- **What is needed**: Please transcribe exactly, and only, the lines of the data below between the line holding "left shoulder: (440, 841)" and the line holding "right knee: (1008, 1098)", inclusive.

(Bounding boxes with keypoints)
::::
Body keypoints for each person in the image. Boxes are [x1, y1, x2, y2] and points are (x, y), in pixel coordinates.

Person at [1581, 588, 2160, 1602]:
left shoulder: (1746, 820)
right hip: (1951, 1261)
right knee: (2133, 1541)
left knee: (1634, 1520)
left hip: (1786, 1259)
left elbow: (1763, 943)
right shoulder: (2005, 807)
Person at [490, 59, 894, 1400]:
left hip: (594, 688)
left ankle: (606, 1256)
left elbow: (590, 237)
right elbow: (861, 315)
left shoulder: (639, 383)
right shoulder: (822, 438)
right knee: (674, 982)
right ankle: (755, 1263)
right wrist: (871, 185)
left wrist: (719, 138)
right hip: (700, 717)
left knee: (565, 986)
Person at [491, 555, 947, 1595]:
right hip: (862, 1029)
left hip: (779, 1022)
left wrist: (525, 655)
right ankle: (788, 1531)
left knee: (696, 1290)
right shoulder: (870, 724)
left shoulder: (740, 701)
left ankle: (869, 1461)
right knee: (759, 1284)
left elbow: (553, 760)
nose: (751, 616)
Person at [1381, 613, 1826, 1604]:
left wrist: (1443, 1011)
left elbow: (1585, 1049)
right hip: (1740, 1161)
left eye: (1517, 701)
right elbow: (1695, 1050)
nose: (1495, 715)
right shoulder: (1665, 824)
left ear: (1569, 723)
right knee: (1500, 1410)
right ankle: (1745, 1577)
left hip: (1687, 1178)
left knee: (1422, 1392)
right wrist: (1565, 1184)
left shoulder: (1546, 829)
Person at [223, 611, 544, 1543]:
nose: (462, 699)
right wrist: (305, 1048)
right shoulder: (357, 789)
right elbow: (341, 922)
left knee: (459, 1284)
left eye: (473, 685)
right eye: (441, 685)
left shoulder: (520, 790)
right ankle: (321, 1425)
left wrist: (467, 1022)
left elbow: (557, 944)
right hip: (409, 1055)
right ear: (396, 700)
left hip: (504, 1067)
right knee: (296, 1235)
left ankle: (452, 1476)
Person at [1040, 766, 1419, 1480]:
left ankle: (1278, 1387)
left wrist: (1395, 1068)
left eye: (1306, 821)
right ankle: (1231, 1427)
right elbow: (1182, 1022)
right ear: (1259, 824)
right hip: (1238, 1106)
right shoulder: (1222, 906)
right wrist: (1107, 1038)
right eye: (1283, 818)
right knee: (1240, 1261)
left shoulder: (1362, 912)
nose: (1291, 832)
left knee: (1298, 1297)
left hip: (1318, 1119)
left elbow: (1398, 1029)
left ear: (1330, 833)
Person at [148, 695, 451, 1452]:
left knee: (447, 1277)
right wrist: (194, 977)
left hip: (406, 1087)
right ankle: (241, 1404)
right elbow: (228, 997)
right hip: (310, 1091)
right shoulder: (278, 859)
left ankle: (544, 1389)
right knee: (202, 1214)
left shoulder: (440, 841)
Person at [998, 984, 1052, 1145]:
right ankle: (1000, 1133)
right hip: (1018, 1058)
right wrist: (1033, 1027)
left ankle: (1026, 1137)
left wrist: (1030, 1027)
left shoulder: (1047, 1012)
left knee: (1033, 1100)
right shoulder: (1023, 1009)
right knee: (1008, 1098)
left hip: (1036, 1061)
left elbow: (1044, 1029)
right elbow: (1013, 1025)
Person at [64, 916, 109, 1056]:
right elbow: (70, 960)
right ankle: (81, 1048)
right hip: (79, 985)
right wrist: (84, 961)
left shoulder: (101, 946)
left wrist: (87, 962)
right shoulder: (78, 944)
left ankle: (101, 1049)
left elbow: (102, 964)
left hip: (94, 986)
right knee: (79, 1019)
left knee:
::::
- **Answer space**:
left shoulder: (440, 841)
Person at [998, 984, 1052, 1145]:
right ankle: (1000, 1133)
right hip: (1018, 1058)
right wrist: (1033, 1027)
left ankle: (1026, 1137)
left wrist: (1030, 1027)
left shoulder: (1047, 1012)
left knee: (1033, 1100)
right shoulder: (1023, 1009)
right knee: (1008, 1098)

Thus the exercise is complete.